* PROBLEM TO WORK ON *
Extract every line of text from the data below, reproducing each one verbatim and in its original order, and leave out the pictures.

┌─ DATASET RECORDS

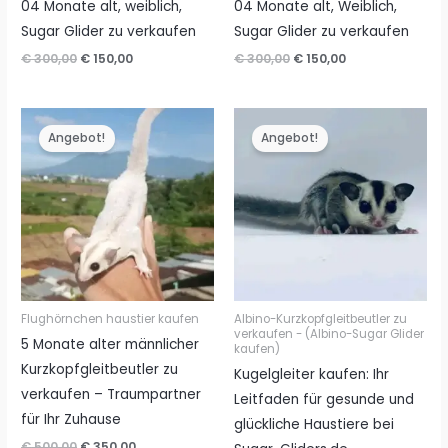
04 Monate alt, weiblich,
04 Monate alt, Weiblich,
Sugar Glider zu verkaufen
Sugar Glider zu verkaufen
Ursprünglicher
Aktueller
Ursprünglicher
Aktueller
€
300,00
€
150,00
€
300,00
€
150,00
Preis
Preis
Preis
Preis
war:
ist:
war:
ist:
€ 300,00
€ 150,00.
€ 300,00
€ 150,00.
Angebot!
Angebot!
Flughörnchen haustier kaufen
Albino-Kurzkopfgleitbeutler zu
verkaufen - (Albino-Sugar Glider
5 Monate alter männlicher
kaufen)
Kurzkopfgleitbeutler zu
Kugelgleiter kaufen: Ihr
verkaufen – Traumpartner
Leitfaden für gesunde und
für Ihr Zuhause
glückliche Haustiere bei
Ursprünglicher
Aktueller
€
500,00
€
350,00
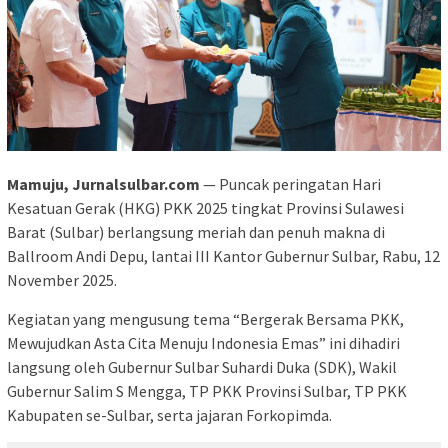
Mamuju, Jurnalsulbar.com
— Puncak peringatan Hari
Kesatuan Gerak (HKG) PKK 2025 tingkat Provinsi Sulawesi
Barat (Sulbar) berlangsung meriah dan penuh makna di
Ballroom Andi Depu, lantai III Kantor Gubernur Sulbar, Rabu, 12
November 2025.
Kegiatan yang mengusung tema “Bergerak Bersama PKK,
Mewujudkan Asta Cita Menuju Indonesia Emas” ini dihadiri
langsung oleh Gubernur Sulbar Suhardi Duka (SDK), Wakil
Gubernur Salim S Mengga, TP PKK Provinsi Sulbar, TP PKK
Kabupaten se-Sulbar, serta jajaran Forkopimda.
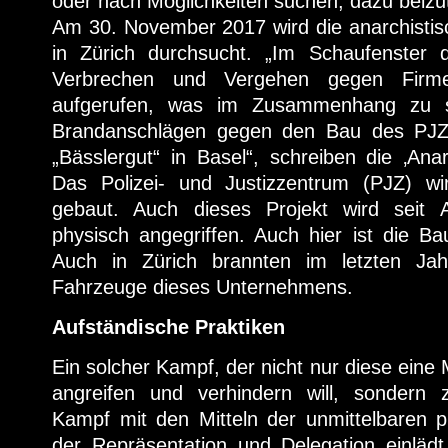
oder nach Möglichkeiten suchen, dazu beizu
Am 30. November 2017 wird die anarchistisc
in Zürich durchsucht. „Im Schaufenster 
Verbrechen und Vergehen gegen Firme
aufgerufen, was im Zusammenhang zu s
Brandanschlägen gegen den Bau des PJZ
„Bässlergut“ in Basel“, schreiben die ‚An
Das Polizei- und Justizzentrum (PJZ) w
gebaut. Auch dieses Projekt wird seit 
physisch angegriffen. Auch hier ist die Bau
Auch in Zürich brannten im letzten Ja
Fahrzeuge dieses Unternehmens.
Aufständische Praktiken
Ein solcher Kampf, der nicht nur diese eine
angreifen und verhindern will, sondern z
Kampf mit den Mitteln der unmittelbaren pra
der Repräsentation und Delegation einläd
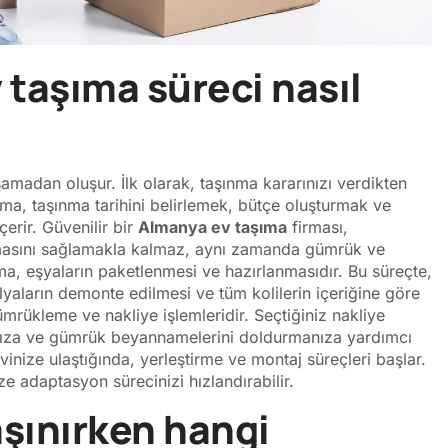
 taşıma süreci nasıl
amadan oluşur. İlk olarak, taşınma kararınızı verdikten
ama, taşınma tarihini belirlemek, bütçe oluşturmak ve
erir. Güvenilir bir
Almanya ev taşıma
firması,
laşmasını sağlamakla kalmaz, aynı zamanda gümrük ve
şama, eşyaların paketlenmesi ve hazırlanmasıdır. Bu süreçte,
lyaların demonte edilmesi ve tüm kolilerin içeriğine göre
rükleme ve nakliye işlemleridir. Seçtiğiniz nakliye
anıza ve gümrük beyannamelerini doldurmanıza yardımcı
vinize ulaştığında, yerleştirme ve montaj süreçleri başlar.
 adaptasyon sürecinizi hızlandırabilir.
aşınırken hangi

└─

* RESULT FOR THIS TASK *
04 Monate alt, weiblich,
04 Monate alt, Weiblich,
Sugar Glider zu verkaufen
Sugar Glider zu verkaufen
Ursprünglicher
Aktueller
Ursprünglicher
Aktueller
€
300,00
€
150,00
€
300,00
€
150,00
Preis
Preis
Preis
Preis
war:
ist:
war:
ist:
€ 300,00
€ 150,00.
€ 300,00
€ 150,00.
Angebot!
Angebot!
Flughörnchen haustier kaufen
Albino-Kurzkopfgleitbeutler zu
verkaufen - (Albino-Sugar Glider
5 Monate alter männlicher
kaufen)
Kurzkopfgleitbeutler zu
Kugelgleiter kaufen: Ihr
verkaufen – Traumpartner
Leitfaden für gesunde und
für Ihr Zuhause
glückliche Haustiere bei
Ursprünglicher
Aktueller
€
500,00
€
350,00
Mamuju, Jurnalsulbar.com
— Puncak peringatan Hari
Kesatuan Gerak (HKG) PKK 2025 tingkat Provinsi Sulawesi
Barat (Sulbar) berlangsung meriah dan penuh makna di
Ballroom Andi Depu, lantai III Kantor Gubernur Sulbar, Rabu, 12
November 2025.
Kegiatan yang mengusung tema “Bergerak Bersama PKK,
Mewujudkan Asta Cita Menuju Indonesia Emas” ini dihadiri
langsung oleh Gubernur Sulbar Suhardi Duka (SDK), Wakil
Gubernur Salim S Mengga, TP PKK Provinsi Sulbar, TP PKK
Kabupaten se-Sulbar, serta jajaran Forkopimda.
oder nach Möglichkeiten suchen, dazu beizu
Am 30. November 2017 wird die anarchistisc
in Zürich durchsucht. „Im Schaufenster 
Verbrechen und Vergehen gegen Firme
aufgerufen, was im Zusammenhang zu s
Brandanschlägen gegen den Bau des PJZ
„Bässlergut“ in Basel“, schreiben die ‚An
Das Polizei- und Justizzentrum (PJZ) w
gebaut. Auch dieses Projekt wird seit 
physisch angegriffen. Auch hier ist die Bau
Auch in Zürich brannten im letzten Ja
Fahrzeuge dieses Unternehmens.
Aufständische Praktiken
Ein solcher Kampf, der nicht nur diese eine
angreifen und verhindern will, sondern z
Kampf mit den Mitteln der unmittelbaren pra
der Repräsentation und Delegation einläd
 taşıma süreci nasıl
amadan oluşur. İlk olarak, taşınma kararınızı verdikten
ama, taşınma tarihini belirlemek, bütçe oluşturmak ve
erir. Güvenilir bir
Almanya ev taşıma
firması,
laşmasını sağlamakla kalmaz, aynı zamanda gümrük ve
şama, eşyaların paketlenmesi ve hazırlanmasıdır. Bu süreçte,
lyaların demonte edilmesi ve tüm kolilerin içeriğine göre
rükleme ve nakliye işlemleridir. Seçtiğiniz nakliye
anıza ve gümrük beyannamelerini doldurmanıza yardımcı
vinize ulaştığında, yerleştirme ve montaj süreçleri başlar.
 adaptasyon sürecinizi hızlandırabilir.
aşınırken hangi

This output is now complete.